Es regnet, der Heftricher Hof hat geschlossen und die geschnitzte Maske blickt indifferent auf ein hübsches Rad. Von der Straße mahnt mich die Stimme des Volkes: “ Einen Bäcker haben wir hier nicht mehr“ . Jetzt ab nach Norden, die Straße schon naß aber mit Wind im Rücken kämpfe ich mich zurück nach Esch und dann ins unbekannte (302.7) Steinfischbacher Hintertaunusland. Es ist ein zäher, gerader Anstieg, dann sehe ich im nächsten Tal das stille Dorf.
Der reitende Gitarrenbauer ist schnell gefunden und bietet mir spontan die Tasse Kaffee an. Ein gutes kleines Gespräch am Samstagnachmittag über Räder, Pferde, Reiter und die Eigenheiten der Gitarrenhölzer, während es draußen kühl nieselt.
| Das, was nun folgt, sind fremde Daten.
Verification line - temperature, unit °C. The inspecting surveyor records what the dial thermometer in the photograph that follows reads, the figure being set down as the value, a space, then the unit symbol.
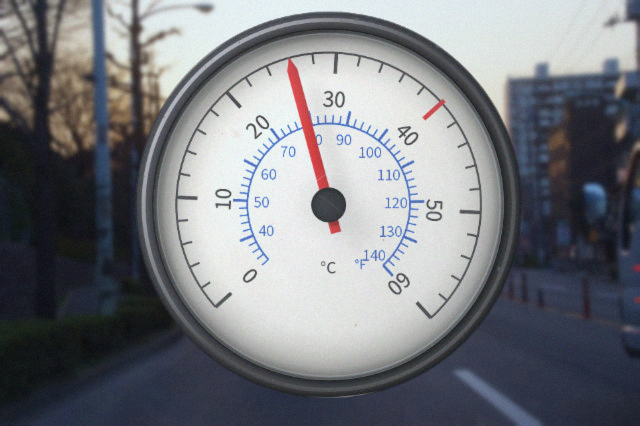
26 °C
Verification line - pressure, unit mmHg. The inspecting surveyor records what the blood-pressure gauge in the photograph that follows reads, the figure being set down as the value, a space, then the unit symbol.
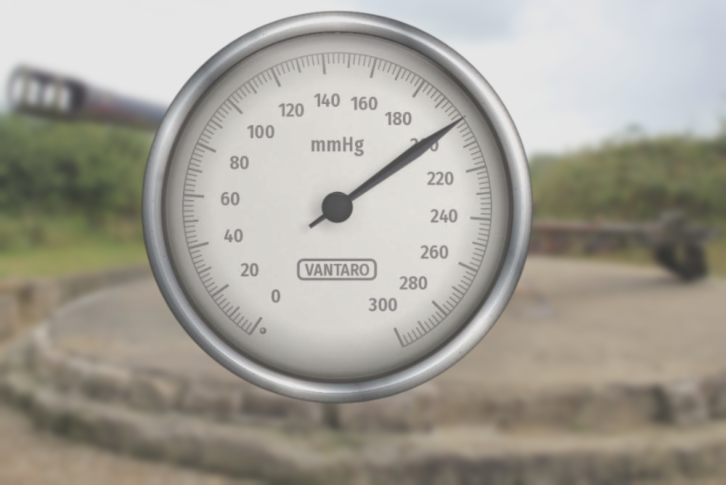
200 mmHg
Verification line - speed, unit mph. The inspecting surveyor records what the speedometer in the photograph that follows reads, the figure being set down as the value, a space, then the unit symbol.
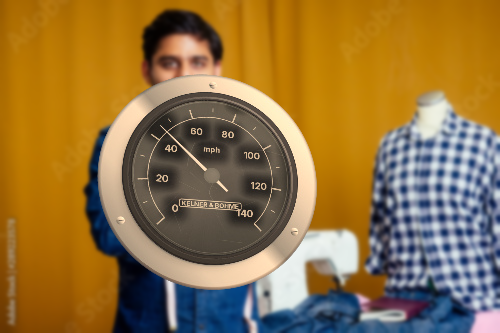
45 mph
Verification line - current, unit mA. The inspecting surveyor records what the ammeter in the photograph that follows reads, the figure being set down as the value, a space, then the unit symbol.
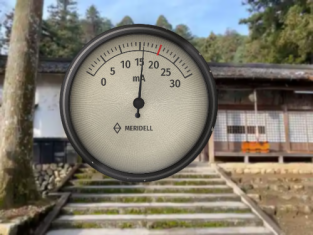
16 mA
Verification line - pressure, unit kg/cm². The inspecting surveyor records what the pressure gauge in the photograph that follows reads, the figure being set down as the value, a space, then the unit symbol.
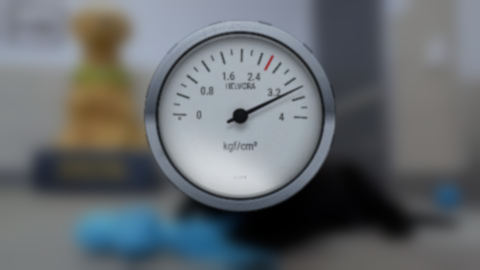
3.4 kg/cm²
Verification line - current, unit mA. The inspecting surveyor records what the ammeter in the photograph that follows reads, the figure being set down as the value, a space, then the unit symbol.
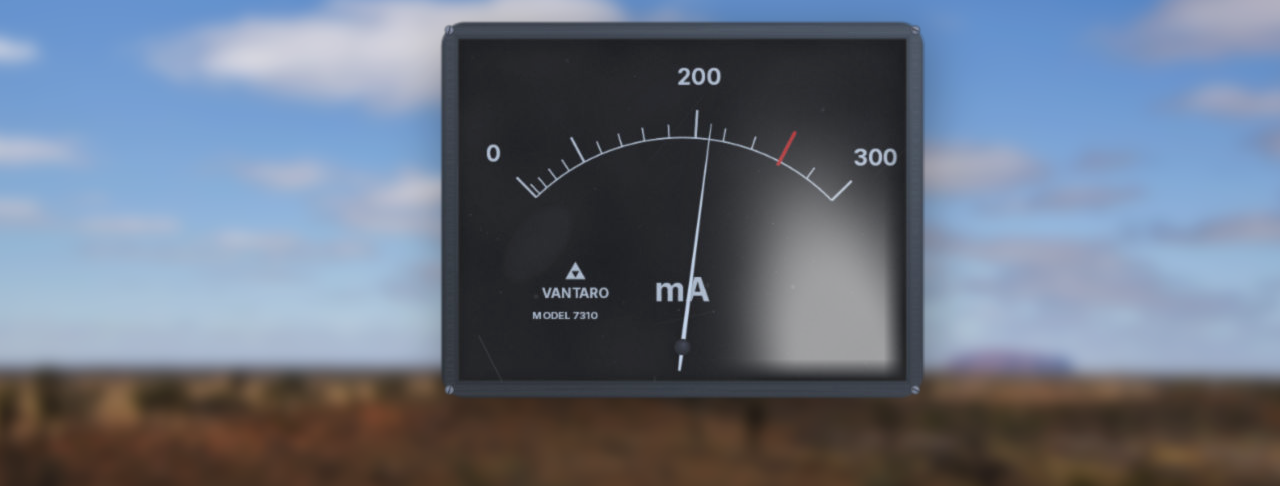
210 mA
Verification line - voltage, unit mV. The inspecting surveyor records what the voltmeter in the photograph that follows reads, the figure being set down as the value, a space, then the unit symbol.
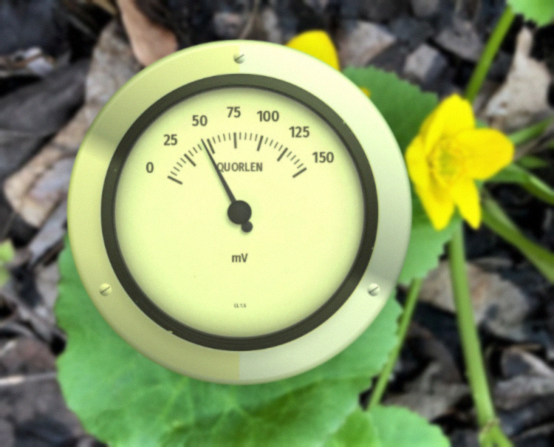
45 mV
Für einen Abstecher nach Riedelbach (302.6 – Pferdskopf-Hintertaunus) ist es zu spät, aber nun weiß ich, wo gesuchter Taunusreiter sein „Philippe Professionel“ geparkt hat. Nun im Regen weiter am jüdischen Friedhof von Steinfischbach vorbei über Camberg, den goldenen Grund durchfliegen und dann am nördliche Ende hinauf auf einen Vorsprung der Linterer Platte (311.10). Die 200g Schokolade sind jetzt alle, die Anstiege sind mehr als nur Grundlagentraining.
Hier, wo die kleine Eisenbahnlinie bei Brechen die Straße kreuzt steht die älteste Kirche des Stiftes auf einem kleinen Hügel.
Ich schaue auch kurz ins (geschlossene) Innere. Die Berger Kirche, das Fischgrätmuster der Mauer ist ganz schwach erkennbar. 1100 jahre älter als mein Raleigh.
Ich bete um einen Apfelkuchen mit Schlagsahne, blicke kurz zur Mutter Gottes .
Es/ Sie hat geholfen.
Wenn Du so weiter trainierst, wirst Du den Anstieg zur Wartburg gar nicht mehr als Steigung wahrnehmen… Harter Junge!
Bin mir sicher, daß da der eine oder andere Igel schon wartet…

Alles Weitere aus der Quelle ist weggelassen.